→ **TASK TO CARRY OUT**:
Only lines that contain the word "TRIANGLE" belong in the answer; copy them from the records below.

→ **EXERCISE MATERIAL**:
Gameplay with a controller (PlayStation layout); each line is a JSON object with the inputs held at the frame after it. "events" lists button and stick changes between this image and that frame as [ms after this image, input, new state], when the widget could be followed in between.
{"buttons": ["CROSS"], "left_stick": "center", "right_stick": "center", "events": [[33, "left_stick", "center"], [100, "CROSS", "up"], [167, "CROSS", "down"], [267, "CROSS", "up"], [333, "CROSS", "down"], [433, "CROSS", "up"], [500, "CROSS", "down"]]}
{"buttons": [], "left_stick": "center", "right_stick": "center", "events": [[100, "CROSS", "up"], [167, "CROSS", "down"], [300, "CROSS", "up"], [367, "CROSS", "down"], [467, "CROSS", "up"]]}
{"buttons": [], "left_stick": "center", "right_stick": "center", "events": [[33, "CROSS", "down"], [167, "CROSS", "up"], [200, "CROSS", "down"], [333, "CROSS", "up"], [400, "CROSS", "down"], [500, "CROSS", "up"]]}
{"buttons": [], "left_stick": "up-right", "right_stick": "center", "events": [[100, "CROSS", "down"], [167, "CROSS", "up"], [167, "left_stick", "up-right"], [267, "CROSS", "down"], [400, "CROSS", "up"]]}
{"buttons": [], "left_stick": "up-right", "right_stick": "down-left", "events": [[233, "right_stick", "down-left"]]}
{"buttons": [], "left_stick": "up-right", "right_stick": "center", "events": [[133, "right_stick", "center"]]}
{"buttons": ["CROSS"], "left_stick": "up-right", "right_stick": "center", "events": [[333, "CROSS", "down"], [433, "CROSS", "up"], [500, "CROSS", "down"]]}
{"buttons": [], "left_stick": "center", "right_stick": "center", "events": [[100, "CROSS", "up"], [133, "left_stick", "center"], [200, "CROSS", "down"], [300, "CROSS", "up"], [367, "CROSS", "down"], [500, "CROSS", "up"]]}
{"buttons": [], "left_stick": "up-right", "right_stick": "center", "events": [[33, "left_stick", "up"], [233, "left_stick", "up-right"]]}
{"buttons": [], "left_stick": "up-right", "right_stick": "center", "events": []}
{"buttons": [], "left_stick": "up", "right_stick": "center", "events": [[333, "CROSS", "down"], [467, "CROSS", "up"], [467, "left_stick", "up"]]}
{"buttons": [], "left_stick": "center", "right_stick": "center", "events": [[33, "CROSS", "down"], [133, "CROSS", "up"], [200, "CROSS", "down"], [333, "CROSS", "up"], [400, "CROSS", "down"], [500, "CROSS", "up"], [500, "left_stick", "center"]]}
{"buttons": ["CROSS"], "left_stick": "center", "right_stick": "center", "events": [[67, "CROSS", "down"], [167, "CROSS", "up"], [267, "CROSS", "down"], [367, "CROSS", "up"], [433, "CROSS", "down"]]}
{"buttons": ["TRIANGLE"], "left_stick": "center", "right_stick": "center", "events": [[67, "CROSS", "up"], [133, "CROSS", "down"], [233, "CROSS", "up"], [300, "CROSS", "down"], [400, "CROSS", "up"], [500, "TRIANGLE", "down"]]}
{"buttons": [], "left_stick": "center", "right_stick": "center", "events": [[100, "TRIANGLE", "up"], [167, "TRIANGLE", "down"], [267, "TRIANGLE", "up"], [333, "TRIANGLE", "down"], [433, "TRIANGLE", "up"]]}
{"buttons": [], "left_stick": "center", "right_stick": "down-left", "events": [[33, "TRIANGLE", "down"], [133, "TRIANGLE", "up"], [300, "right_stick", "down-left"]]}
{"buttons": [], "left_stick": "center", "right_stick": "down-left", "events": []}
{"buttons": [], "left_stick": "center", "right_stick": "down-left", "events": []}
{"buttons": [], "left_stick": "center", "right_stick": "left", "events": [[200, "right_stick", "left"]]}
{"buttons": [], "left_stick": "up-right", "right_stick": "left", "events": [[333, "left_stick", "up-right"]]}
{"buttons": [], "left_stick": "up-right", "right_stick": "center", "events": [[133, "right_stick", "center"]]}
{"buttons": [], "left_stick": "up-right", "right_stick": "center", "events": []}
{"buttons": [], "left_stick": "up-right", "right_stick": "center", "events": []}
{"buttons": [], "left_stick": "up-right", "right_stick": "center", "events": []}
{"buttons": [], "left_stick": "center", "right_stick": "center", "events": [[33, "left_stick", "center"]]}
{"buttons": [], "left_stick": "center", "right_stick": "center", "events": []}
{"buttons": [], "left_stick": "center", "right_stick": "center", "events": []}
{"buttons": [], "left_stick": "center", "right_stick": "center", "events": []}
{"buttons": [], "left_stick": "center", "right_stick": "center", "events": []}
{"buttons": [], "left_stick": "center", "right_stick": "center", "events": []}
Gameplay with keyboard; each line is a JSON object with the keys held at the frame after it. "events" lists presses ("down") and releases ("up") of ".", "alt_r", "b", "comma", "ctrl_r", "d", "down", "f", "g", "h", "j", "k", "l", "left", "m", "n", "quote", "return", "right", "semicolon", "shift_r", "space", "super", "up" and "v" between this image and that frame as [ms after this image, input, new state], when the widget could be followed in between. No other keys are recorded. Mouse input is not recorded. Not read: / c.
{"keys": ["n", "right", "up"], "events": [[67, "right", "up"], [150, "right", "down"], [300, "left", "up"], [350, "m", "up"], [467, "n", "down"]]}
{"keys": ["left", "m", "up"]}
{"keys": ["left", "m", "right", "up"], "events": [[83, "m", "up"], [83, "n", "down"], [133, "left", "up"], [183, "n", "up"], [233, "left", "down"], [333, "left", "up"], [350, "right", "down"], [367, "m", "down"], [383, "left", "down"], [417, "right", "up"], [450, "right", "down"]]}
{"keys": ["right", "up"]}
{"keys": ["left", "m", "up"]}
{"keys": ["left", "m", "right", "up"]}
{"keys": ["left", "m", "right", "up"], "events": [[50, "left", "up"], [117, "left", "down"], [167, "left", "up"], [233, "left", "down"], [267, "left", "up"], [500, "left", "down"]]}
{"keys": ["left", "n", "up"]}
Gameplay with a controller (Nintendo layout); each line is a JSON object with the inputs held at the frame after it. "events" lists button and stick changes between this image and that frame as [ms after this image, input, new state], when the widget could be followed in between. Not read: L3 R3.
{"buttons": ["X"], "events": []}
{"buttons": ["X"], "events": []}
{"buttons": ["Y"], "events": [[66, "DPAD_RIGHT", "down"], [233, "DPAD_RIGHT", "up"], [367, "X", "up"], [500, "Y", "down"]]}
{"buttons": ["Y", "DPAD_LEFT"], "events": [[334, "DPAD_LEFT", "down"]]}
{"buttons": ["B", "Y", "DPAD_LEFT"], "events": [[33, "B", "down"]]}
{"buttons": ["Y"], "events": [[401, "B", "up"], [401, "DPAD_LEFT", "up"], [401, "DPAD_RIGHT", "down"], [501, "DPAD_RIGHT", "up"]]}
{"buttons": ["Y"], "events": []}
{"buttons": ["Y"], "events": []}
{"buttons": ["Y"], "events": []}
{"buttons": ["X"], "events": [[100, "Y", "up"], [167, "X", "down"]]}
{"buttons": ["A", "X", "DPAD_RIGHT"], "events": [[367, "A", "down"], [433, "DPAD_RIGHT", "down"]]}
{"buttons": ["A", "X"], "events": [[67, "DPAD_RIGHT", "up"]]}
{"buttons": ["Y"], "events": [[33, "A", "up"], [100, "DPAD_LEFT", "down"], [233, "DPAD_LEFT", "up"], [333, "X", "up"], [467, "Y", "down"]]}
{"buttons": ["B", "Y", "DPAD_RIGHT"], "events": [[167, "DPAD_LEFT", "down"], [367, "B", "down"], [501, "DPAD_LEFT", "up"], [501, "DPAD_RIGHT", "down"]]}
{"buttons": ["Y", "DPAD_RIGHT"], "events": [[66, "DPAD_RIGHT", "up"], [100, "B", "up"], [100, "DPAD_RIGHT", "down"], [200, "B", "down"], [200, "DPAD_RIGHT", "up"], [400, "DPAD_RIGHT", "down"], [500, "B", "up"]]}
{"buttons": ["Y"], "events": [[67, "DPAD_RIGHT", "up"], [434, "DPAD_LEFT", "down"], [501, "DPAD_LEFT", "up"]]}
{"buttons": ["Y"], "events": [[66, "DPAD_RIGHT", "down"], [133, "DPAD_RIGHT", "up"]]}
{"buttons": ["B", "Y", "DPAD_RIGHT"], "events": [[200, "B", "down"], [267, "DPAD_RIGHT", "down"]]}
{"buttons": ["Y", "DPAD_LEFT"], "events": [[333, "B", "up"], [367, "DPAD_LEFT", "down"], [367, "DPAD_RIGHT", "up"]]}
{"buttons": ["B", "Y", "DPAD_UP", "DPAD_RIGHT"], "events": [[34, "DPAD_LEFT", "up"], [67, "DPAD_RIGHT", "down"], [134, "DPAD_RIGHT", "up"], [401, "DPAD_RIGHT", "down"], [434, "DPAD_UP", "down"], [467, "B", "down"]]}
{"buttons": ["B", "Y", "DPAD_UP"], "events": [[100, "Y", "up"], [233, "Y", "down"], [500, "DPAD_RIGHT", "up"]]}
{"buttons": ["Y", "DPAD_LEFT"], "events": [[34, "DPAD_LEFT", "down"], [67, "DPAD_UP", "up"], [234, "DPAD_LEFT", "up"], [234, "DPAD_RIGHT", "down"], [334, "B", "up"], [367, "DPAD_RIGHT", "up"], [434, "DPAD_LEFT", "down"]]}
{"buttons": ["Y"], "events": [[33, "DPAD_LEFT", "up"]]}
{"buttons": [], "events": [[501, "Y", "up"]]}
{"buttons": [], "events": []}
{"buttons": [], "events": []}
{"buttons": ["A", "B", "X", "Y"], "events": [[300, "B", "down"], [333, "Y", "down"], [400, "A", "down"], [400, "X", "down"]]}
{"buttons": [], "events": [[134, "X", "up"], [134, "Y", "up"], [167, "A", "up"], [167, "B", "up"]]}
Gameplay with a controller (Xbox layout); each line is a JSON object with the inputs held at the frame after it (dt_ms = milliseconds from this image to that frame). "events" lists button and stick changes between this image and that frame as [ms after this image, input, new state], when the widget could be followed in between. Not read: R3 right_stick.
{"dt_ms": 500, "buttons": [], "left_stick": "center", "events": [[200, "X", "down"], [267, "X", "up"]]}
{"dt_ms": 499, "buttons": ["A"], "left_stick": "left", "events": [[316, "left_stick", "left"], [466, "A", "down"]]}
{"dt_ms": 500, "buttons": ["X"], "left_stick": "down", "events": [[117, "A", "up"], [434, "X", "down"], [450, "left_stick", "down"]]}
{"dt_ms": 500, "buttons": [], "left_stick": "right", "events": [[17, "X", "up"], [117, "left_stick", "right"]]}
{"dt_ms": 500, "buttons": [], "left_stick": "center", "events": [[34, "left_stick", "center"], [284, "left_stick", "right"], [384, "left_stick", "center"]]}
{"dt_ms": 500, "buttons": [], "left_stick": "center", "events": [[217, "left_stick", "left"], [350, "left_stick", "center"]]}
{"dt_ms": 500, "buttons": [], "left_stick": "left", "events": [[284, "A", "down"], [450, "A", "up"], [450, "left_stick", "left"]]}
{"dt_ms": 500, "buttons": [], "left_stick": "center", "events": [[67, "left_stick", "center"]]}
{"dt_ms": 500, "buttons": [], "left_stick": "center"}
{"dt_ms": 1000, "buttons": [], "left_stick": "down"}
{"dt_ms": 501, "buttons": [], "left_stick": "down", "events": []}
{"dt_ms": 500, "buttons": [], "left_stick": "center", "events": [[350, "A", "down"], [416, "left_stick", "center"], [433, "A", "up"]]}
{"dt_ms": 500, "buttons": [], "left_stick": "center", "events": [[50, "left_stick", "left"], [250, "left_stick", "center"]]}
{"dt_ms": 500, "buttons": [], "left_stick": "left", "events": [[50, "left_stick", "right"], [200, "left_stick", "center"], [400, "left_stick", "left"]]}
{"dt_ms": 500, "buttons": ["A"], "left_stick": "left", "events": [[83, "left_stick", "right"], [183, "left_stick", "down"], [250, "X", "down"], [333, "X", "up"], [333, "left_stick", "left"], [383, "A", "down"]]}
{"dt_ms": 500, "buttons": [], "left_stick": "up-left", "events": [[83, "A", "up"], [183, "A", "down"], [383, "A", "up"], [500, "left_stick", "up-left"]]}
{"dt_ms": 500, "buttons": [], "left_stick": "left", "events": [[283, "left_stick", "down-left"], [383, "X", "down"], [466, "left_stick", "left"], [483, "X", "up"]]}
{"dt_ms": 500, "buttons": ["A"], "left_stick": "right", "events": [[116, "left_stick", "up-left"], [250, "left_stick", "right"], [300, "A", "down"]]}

→ **FINISHED EXERCISE**:
{"buttons": ["TRIANGLE"], "left_stick": "center", "right_stick": "center", "events": [[67, "CROSS", "up"], [133, "CROSS", "down"], [233, "CROSS", "up"], [300, "CROSS", "down"], [400, "CROSS", "up"], [500, "TRIANGLE", "down"]]}
{"buttons": [], "left_stick": "center", "right_stick": "center", "events": [[100, "TRIANGLE", "up"], [167, "TRIANGLE", "down"], [267, "TRIANGLE", "up"], [333, "TRIANGLE", "down"], [433, "TRIANGLE", "up"]]}
{"buttons": [], "left_stick": "center", "right_stick": "down-left", "events": [[33, "TRIANGLE", "down"], [133, "TRIANGLE", "up"], [300, "right_stick", "down-left"]]}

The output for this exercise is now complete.